Wednesday, December 03, 2008

The Dawn Patrol

The librarian asked me how I liked Don Winslow's latest crime novel, The Dawn Patrol, which takes place in & around San Diego surfer culture. I said it was enjoyable but wasn't as good as an earlier book I'd read, The Death & Life of Bobby Z. She said, well, sometimes novelists just go on automatic after they've written a few books. Her remark annoyed me a little; I hadn't implied anything that critical of Don Winslow, who I would say is underrated, on the basis of the only two novels of his I have read, both of which had protagonists interesting enough to live on in their own crime novel series if Winslow wanted to take them that route.

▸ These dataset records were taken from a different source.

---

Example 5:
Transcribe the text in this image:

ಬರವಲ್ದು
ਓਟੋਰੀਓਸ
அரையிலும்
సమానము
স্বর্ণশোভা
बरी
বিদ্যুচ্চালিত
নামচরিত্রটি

There are popular P.I.s like Spenser that aren't all that interesting to me as characters, but Robert B. Parker surrounds his man with sociopath "friends" & lets them kill other bad guys without fear of being arrested & charged with murder. I prefer detective types that worry about making messes & then needing to clean up the messes they make. Bobby Z is a nonstop action adventure about a loser who thinks he's saving his own ass by briefly impersonating a legendary drug dealer, Bobby Z, then finds out he has to become as smart & resourceful as the real Bobby Z. The Dawn Patrol had a little too much endless sea mysticism for my taste, although the characters & local detail are excellent. I'm never sure how much weight I ought to be giving to the plot.

I find this particular middle-aged librarian attractive. No doubt she's on the city pension plan, you can tell she's been at it for years, she's got the routines & can switch the bossiness on & off, But I am not attractive. & librarians generally are not as interesting as one hopes of people who work around books all day. They are usually cataloguers & clerks by temperament. Yet, they don't seem to be neat people, personally. They depend on the system.